Speakers
Keynotes
Andries van der Meer, PhD
Prof. Dr. Andries van der Meer is a Principal Investigator in the Bioengineering Technologies department at the University of Twente, The Netherlands. He leads a research group in which he develops Organs-on-Chips, with a particular focus on the functional integration of blood vessels in these systems, including their dynamic perfusion with human blood. He is also a Scientific Lead of the university’s Organ-on-Chip Centre Twente, the Chair of the consortium assembly of the Dutch national Institute for Human Organ and Disease Model Technologies (hDMT), and the elected president of the European Organ-on-Chip Society (EUROoCS). He is also chair of the Focus Group on Standardization for Organ-on-Chip of the European standardization body CEN CENELEC.
Before joining the University of Twente in 2015, Dr. Van der Meer worked as a Senior Research Fellow at Harvard Medical School and the Wyss Institute of Harvard University, Cambridge, MA, USA. He has a PhD in Biomedical Engineering (University of Twente, 2010), and a MSc in Biomedical Science (University of Groningen, 2005).
Jeremy Sugarman, PhD
Jeremy Sugarman, MD, MPH, MA is the Harvey M. Meyerhoff Professor of Bioethics and Medicine, professor of medicine, professor of Health Policy and Management, and deputy director for medicine of the Berman Institute of Bioethics at the Johns Hopkins University. He is an internationally recognized leader in bioethics with particular expertise in applying empirical methods and evidence-based standards for evaluating and analyzing bioethical issues. His contributions to bioethics and policy include his work on the ethics of informed consent, umbilical cord blood banking, stem cell research, international HIV prevention research, global health and research oversight.

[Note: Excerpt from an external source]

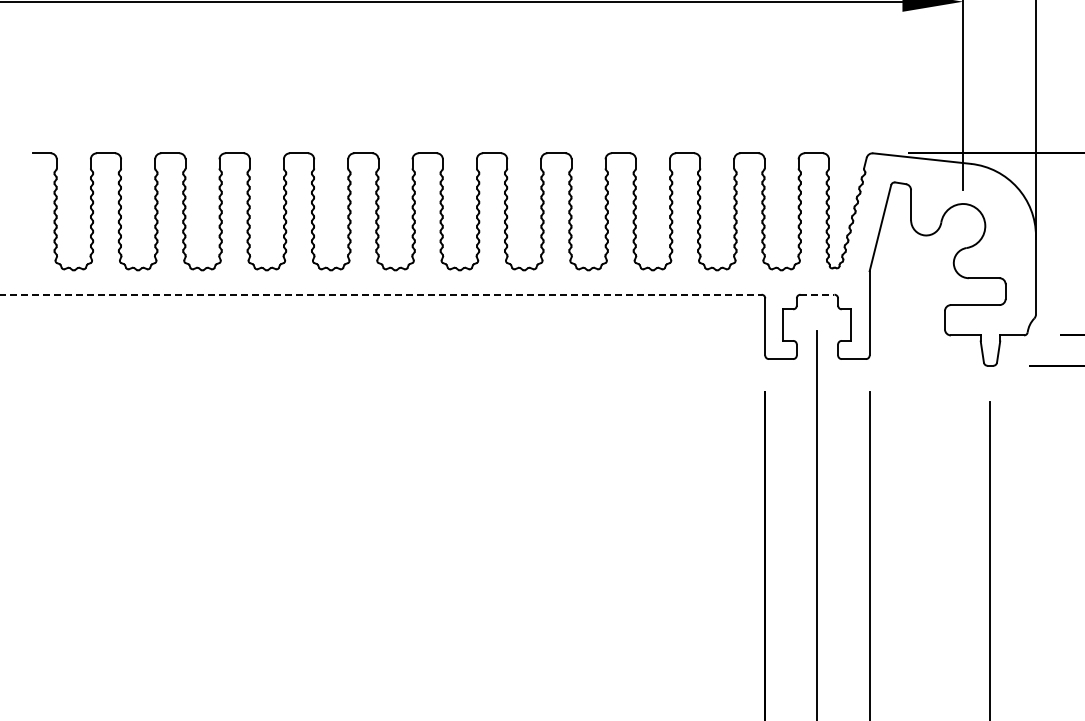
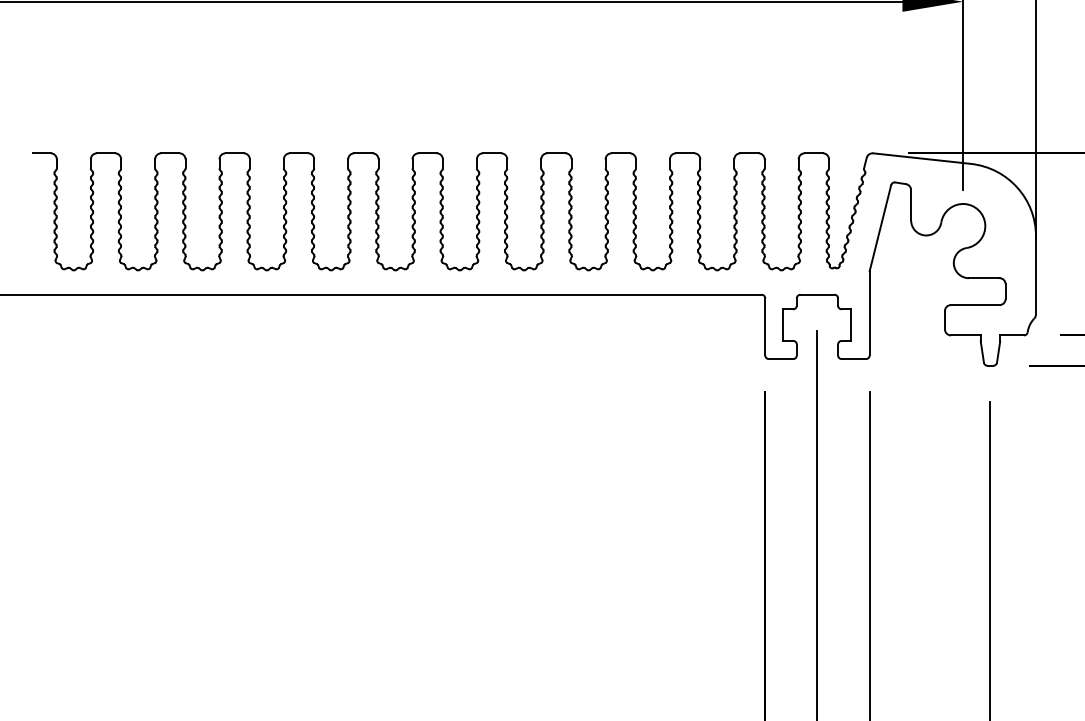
line at (381, 294): dashed -> solid
line at (817, 294): dashed -> solid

Dr. Sugarman is the author of over 400 articles, reviews and book chapters. He has also edited or co-edited four books (Beyond Consent: Seeking Justice in Research; Ethics of Research with Human Subjects: Selected Policies and Resources; Ethics in Primary Care; and Methods in Medical Ethics). Dr. Sugarman is on the editorial boards of several academic journals.
Dr. Sugarman consults and speaks internationally on a range of issues related to bioethics. He was senior policy and research analyst for the White House Advisory Committee on Human Radiation Experiments, consultant to the National Bioethics Advisory Commission, and Senior Advisor to the Presidential Commission for the Study of Bioethical Issues. He also served on the Maryland Stem Cell Research Commission.
Katriina Aalto-Setälä, PhD
Katriina Aalto-Setälä, M.D. , PhD, is the Professor of Physiology at the Faculty of Medicine and Life Sciences, Tampere University and a cardiologist at the Heart Hospital, Tampere University Hospital, Tampere, Finland. She works as an invasive cardiologist and is in charge of the genetic cardiac outpatient clinic at the Heart Hospital. Her research at the Tampere University focuses both on human genetic cardiac diseases such as genetic arrhythmias and cardiomyopathias and acquired cardiac diseases such as myocardial infarction with the help of induced pluripotent stem cell (iPSC) technology. The main aim of the research group is to learn more about the basic pathology of heart diseases as well as to test current and new pharmaceutical agents to correct the abnormalities.
Olli Kallioniemi, PhD
Olli Kallioniemi, M.D ., Ph.D., is an expert in technology-, data-, and AI-driven precision medicine. He received his M.D. in 1984 and Ph.D. in 1988 from the University of Tampere in Finland. After a postdoctoral fellowship at UC San Francisco, he has held PI roles and professorships in Tampere, Turku, Helsinki, the NHGRI at the NIH in the US, and at Karolinska Institutet and SciLifeLab in Sweden. He has also had several leadership roles, including serving as the founding director of the Institute of Molecular Medicine Finland (FIMM) from 2007 to 2015 and as Director of the Science for Life Laboratory in Sweden (2015-2024, www.SciLifeLab.se).
Currently, Olli Kallioniemi is the director of the SciLifeLab & Wallenberg National Program for Data-Driven Life Science (www.scilifelab.se/data-driven/about/) and is establishing a new research program at FIMM at the University of Helsinki focusing on applications of AI in medical research. Olli Kallioniemi has 420 publications listed in PubMed and has been a co-inventor on dozens of patents and patent applications. He has held a professorship in Molecular Precision Medicine at Karolinska Institutet since 2015. He is a member of the European Molecular Biology Organization (EMBO), the European Academy of Cancer Sciences, the Nobel Assembly at Karolinska Institutet, and the Royal Swedish Academy of Sciences.